**WHAT TO DO**:
Should a line below contain the word "paint", report it.

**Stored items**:
- - - - -
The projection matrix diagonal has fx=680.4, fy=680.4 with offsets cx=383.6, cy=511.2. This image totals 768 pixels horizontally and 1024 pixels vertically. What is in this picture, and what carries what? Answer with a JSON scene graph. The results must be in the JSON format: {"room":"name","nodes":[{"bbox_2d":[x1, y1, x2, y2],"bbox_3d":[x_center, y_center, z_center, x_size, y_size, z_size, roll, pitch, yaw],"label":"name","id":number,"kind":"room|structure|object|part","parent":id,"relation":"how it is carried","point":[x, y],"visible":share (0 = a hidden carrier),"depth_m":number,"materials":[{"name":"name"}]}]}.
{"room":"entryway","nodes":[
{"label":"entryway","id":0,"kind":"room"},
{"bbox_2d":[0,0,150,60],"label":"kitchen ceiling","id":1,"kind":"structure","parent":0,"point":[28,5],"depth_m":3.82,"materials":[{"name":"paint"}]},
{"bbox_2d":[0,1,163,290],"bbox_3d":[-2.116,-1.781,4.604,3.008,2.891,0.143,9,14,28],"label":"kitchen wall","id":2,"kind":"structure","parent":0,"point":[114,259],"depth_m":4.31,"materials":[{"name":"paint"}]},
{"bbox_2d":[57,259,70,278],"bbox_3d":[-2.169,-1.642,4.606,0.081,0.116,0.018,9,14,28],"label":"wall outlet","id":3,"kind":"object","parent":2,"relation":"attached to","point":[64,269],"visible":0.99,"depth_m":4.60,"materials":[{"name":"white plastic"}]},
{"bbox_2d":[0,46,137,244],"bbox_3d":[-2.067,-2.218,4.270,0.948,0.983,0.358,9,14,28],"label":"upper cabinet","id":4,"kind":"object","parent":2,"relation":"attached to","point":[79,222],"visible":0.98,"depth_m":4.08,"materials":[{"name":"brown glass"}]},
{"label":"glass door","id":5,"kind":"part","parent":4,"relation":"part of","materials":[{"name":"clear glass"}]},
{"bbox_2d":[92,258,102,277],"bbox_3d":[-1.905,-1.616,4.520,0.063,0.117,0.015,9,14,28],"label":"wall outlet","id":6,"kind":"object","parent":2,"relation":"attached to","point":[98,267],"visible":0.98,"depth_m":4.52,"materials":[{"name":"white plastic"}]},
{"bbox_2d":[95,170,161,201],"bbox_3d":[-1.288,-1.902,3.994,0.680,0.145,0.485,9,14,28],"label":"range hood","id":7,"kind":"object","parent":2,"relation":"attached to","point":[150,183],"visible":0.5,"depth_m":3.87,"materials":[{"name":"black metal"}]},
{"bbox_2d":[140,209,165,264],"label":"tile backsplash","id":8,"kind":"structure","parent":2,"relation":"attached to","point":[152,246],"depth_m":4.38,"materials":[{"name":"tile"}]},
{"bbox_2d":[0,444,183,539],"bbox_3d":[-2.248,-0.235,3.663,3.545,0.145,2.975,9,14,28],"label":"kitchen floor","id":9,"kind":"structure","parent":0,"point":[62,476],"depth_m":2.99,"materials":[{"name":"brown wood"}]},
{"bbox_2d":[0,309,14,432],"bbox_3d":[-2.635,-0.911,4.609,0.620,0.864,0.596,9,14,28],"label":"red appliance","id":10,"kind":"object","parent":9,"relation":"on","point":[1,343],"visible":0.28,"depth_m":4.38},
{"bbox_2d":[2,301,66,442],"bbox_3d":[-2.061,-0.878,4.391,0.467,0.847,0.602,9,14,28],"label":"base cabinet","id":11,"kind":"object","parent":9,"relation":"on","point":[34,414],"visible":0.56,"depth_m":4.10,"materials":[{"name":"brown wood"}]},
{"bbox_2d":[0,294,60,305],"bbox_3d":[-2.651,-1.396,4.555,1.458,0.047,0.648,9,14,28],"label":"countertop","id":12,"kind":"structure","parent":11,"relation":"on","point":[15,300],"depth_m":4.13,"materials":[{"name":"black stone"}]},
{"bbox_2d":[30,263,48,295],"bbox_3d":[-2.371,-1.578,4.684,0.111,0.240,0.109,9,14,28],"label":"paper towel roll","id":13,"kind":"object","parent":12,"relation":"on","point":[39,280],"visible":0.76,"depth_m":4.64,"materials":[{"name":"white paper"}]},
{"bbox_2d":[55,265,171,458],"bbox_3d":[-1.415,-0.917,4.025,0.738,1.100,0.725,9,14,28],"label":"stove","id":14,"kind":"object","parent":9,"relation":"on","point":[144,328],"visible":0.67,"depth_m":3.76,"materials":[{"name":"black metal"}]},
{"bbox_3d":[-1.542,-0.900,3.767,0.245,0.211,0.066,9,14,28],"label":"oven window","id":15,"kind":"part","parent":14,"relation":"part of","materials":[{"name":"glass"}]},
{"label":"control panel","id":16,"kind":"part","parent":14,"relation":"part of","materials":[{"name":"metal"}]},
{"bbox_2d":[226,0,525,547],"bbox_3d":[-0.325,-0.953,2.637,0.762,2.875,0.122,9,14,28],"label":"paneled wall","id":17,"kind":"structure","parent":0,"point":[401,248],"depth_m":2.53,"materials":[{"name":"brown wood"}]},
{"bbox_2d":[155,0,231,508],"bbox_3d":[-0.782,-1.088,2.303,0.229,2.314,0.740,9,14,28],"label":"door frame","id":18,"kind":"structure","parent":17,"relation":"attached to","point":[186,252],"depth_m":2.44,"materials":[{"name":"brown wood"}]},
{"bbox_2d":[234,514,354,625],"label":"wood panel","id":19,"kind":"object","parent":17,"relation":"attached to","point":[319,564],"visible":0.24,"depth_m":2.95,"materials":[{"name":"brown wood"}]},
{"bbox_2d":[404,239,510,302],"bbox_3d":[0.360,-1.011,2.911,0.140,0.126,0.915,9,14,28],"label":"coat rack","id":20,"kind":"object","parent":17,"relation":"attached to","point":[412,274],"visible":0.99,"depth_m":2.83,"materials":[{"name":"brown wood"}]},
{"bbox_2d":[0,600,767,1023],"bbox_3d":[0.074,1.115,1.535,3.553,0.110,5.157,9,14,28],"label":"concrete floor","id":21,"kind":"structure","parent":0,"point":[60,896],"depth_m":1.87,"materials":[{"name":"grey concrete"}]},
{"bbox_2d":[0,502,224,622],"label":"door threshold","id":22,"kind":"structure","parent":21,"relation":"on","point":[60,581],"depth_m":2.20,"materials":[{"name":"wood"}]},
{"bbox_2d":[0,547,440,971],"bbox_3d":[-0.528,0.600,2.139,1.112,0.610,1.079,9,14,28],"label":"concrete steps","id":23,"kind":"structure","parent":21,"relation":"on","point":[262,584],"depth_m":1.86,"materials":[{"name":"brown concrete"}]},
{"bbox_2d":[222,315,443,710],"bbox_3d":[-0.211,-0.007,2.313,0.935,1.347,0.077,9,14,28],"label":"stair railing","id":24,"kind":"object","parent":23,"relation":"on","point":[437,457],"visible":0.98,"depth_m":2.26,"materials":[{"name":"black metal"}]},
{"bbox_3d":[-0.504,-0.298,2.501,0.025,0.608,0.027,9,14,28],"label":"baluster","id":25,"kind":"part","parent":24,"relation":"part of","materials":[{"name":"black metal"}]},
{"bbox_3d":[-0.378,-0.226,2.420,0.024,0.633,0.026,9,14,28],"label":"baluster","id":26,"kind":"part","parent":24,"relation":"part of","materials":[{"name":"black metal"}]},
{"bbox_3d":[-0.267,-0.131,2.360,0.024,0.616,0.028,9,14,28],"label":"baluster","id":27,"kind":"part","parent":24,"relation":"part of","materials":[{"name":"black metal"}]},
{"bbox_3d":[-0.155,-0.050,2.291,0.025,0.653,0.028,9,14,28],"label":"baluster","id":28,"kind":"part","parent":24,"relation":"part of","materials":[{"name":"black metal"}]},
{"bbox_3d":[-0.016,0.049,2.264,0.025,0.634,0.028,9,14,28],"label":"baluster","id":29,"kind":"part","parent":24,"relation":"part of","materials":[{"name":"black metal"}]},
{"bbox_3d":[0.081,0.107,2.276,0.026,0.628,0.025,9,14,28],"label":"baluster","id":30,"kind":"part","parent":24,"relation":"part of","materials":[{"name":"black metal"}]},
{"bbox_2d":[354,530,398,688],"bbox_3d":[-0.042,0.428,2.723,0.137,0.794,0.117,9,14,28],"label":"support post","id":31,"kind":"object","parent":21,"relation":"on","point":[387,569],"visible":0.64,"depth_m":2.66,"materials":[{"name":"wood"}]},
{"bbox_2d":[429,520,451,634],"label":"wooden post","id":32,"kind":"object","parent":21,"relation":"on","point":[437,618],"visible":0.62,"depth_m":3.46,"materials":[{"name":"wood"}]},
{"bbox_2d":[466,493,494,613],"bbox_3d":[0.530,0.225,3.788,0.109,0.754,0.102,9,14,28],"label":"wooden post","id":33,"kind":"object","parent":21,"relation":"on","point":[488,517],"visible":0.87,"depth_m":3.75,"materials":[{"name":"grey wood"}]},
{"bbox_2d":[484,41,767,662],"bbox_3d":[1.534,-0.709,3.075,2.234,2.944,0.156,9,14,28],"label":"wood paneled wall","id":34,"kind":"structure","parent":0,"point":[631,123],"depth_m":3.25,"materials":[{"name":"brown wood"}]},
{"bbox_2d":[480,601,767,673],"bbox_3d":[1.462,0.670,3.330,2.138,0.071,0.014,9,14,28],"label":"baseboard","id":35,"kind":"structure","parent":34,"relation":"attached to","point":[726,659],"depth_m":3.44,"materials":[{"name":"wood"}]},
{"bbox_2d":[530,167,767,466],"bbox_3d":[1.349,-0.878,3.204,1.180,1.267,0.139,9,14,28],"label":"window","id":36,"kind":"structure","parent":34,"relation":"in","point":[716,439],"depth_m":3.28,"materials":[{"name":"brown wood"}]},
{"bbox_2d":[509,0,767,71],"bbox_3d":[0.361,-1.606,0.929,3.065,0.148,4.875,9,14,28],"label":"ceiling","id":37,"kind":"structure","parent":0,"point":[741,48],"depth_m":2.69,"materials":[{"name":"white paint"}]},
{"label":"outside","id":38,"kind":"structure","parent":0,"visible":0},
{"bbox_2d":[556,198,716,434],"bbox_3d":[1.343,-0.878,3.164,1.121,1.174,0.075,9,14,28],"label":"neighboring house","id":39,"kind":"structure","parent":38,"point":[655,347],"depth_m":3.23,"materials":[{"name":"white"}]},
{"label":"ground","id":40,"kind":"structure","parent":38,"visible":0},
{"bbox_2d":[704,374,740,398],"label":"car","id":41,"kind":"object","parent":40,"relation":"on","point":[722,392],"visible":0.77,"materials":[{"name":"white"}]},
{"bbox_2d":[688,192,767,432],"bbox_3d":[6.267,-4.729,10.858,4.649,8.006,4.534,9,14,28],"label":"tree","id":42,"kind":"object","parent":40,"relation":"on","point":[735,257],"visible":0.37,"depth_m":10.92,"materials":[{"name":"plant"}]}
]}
- - - - -
**RESPONSE TO THE EXERCISE**:
{"bbox_2d":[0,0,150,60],"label":"kitchen ceiling","id":1,"kind":"structure","parent":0,"point":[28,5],"depth_m":3.82,"materials":[{"name":"paint"}]},
{"bbox_2d":[0,1,163,290],"bbox_3d":[-2.116,-1.781,4.604,3.008,2.891,0.143,9,14,28],"label":"kitchen wall","id":2,"kind":"structure","parent":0,"point":[114,259],"depth_m":4.31,"materials":[{"name":"paint"}]},
{"bbox_2d":[509,0,767,71],"bbox_3d":[0.361,-1.606,0.929,3.065,0.148,4.875,9,14,28],"label":"ceiling","id":37,"kind":"structure","parent":0,"point":[741,48],"depth_m":2.69,"materials":[{"name":"white paint"}]},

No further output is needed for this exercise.